▶ _Task directions_
Report how many lines in the data include "SEMI", with the number as the only reply.

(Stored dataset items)
########################################

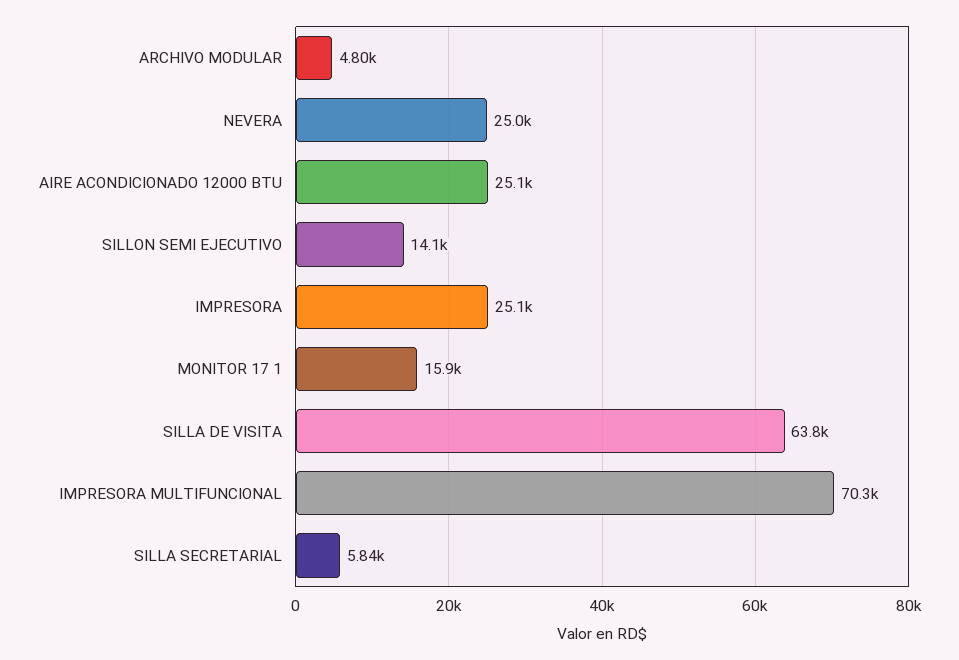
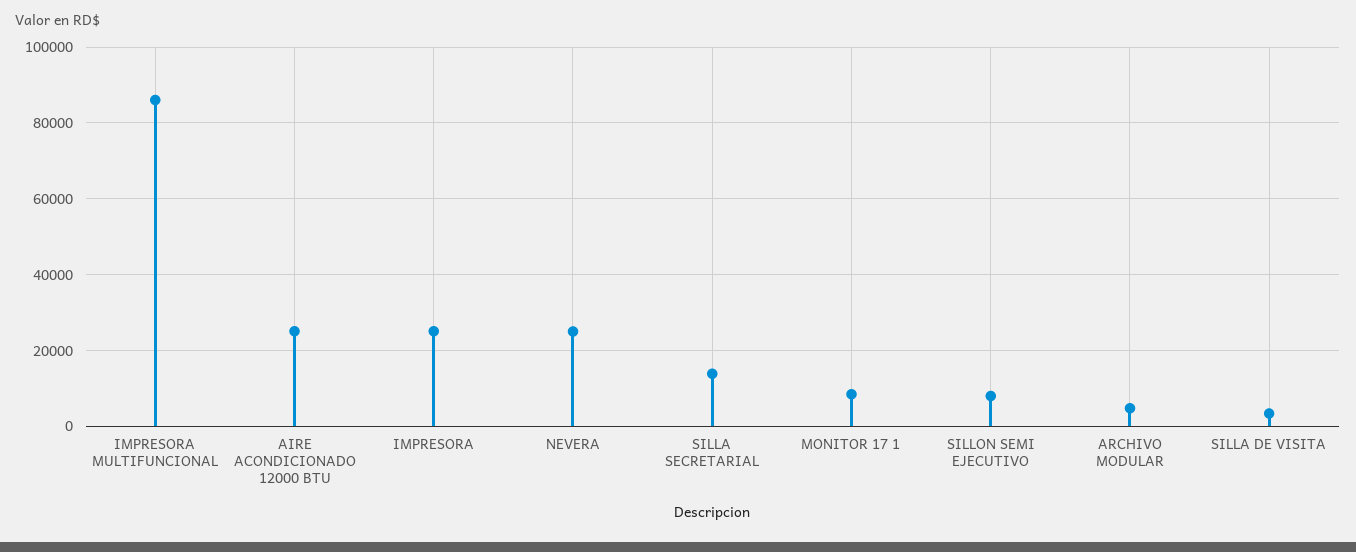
  {
    "ARCHIVO MODULAR": 4800,
    "NEVERA": 25000,
    "AIRE ACONDICIONADO 12000 BTU": 25100,
-   "SILLON SEMI EJECUTIVO": 14100,
+   "SILLON SEMI EJECUTIVO": 8000,
    "IMPRESORA": 25100,
-   "MONITOR 17 1": 15900,
+   "MONITOR 17 1": 8000,
-   "SILLA DE VISITA": 63800,
+   "SILLA DE VISITA": 4000,
-   "IMPRESORA MULTIFUNCIONAL": 70300,
+   "IMPRESORA MULTIFUNCIONAL": 86000,
-   "SILLA SECRETARIAL": 5840
+   "SILLA SECRETARIAL": 14000
  }

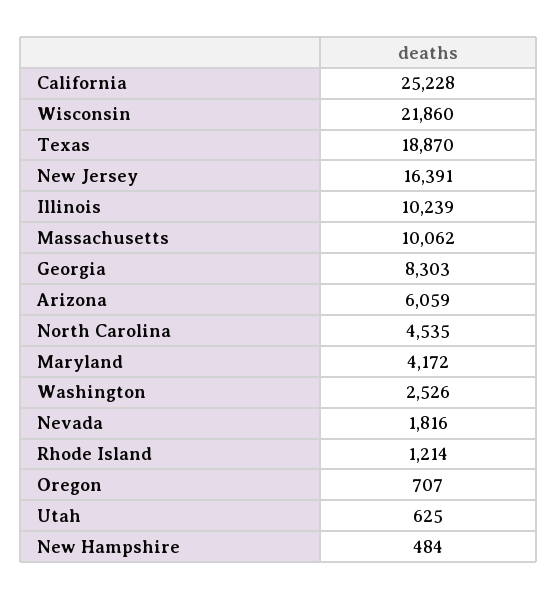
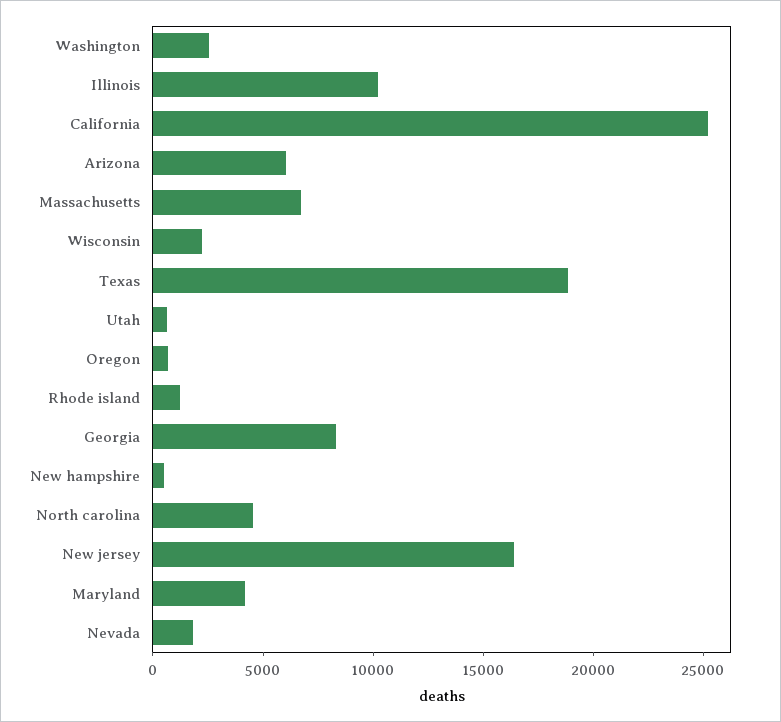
  {
    "California": 25228,
-   "Wisconsin": 21860,
+   "Wisconsin": 2000,
    "Texas": 18870,
    "New Jersey": 16391,
    "Illinois": 10239,
-   "Massachusetts": 10062,
+   "Massachusetts": 7000,
    "Georgia": 8303,
    "Arizona": 6059,
    "North Carolina": 4535,
    "Maryland": 4172,
    "Washington": 2526,
    "Nevada": 1816,
    "Rhode Island": 1214,
    "Oregon": 707,
    "Utah": 625,
    "New Hampshire": 484
  }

########################################

▶ _Final answer_
2